ACTIVITY:
Answer these questions from the review of the study on modernism:
(a) Which two works does the review call the originators of the tradition of difficult literary texts?
(b) What is the third chapter titled?
(c) Which group does the review name as seeking to break radically free from the tradition of art?

SELECTED PASSAGE:
_ _ _ _ _

The study is broken up into four chapters. The first chapter, “The Emergence of Modernism” traces some of the earliest uses of the word, from a papal encyclical against “modernism” in 1907 to the powerful branding of the term in commercial advertisements. Latham and Rogers then explore how the term came to be associated with a particular tradition of difficult literary texts, of which T.S. Eliot’s The Waste Land and James Joyce’s Ulysses are the originators. The second chapter, “Consolidation,” demonstrates how the term “modernism” was increasingly associated with aesthetic difficulty even by conflicting and disparate thinkers, including those associated with Marxist, formalist, psychoanalytic, and New Critical circles. For example, Latham and Rogers demonstrate how Frederic Jameson’s radical way of reading “modernism” in The Political Unconscious depends on the same canon constructed by the New Critics, reinforcing its exclusionary nature. A further argument of this chapter is that this consolidation of modernism occurred alongside the increasing professionalization of literary criticism in academic settings exemplified by the aforementioned schools of critics. The third chapter, “Iron Filings,” traces attempts during the late twentieth century to identify alternate traditions of “modernism.” These critical interventions displaced the importance of the artwork’s autonomous nature and its aesthetic difficulty as the most important “modernist” qualities, allowing heretofore excluded traditions of feminist, anticolonial, and African American art, as well as art engaged in political and social issues other than Eliot’s or Joyce’s to gain the attention they deserved. The fourth chapter, “Networks,” explores the ways in which the New Modernist Studies emerged from the theoretical concerns of the seventies and eighties, which undid much of the canon formation of the early twentieth century and is still informing debates regarding Modernism today.
This is an ambitious project and Latham and Rogers succeed in convincingly tracing the evolution of the term “modernism” from a cultural buzzword to a consolidated, yet empty, signifier of a particular set of artistic conventions and works, which contained, like any taxonomic convention, paradoxes that eventually undermined its very existence. What is particularly interesting about the study is the early chapters, which demonstrate just how little many of the supposedly “high modernist” writers actually thought about the term “modernism.” It is true that Pound claimed that Eliot had made himself “modern” on his own, but the term was first used and circulated most extensively by the critics, especially the New Critics, responding to their work. Furthermore, Latham and Rogers hone in on an especially interesting paradox in the amalgamation of a “modernist” school of thought, which is the conflation of artists who saw themselves as participating in a tradition of art (Eliot and Pound) and those who sought to radically break free from it (the Futurists). These two schools of seemingly incompatible avant-garde thought were joined by the emphasis on autonomy and difficulty, which both schools of work shared. This conflation, though, as it has been mentioned before, also depended on the exclusion of multiple groups of artists, who were mainly not white men though integral to artistic production in the early twentieth century.
Latham and Rogers provide an admirable and clear outline of their arguments in their introduction and at the beginnings of each chapter, while also providing strong nuanced readings of their source materials. Another great strength of the text is that it provides an excellent introduction to many of the issues that have dominated debates around “modernism” over the course of its emergence, as well as a solid bibliography for those recently entering the field. While the analysis is not exhaustive, the text highlights and engages many points of contention that could be further explored. Accordingly, it would not be surprising to see this study on any modernist’s bookshelf or added to the syllabi (or at least the recommended reading) of upper level or graduate courses on “modernism.”

_ _ _ _ _

DATA SECTION:

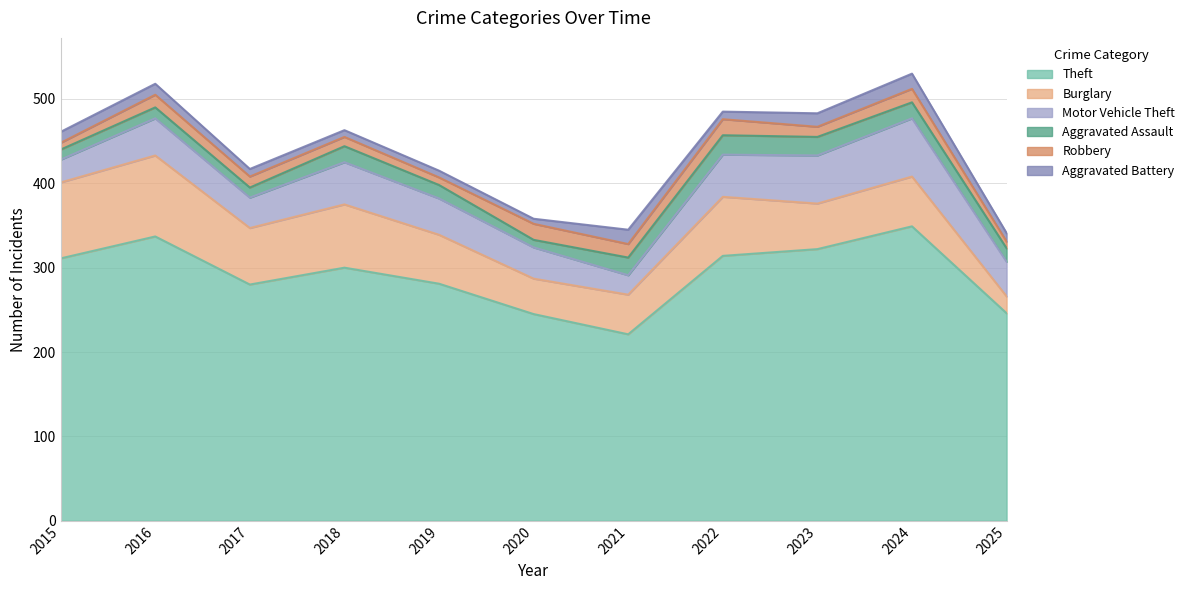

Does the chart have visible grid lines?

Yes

_ _ _ _ _

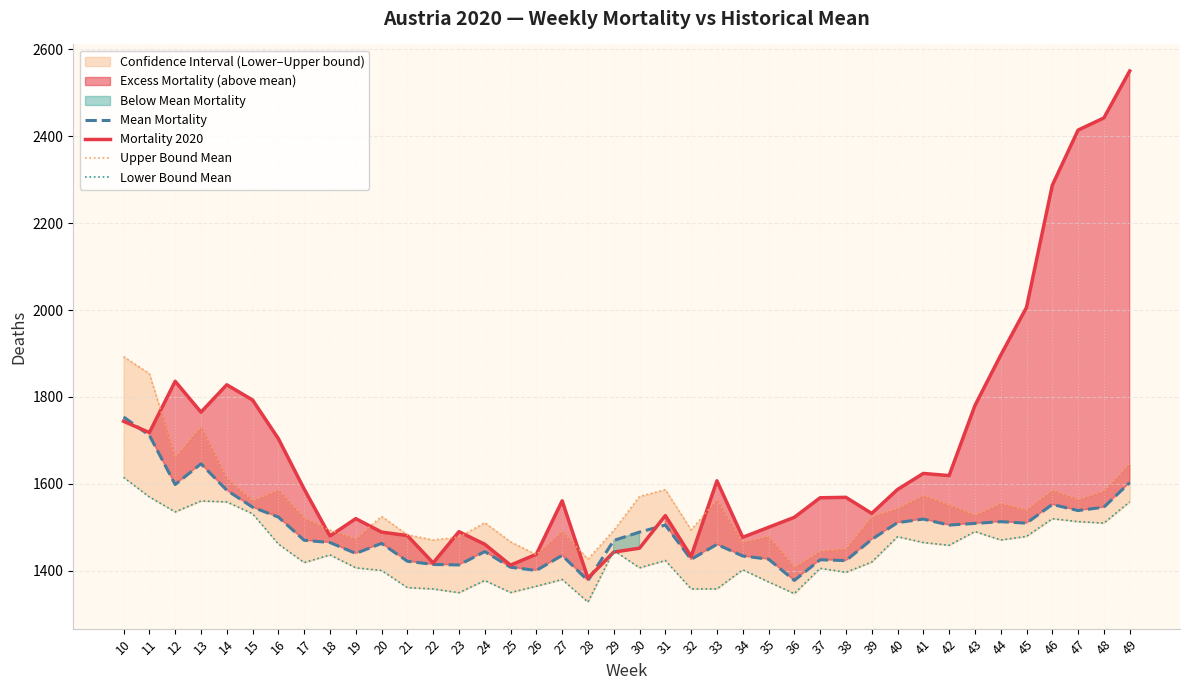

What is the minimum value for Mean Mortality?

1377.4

_ _ _ _ _

TASK ANSWER:
(a) T.S. Eliot's The Waste Land and James Joyce's Ulysses
(b) "Iron Filings"
(c) The Futurists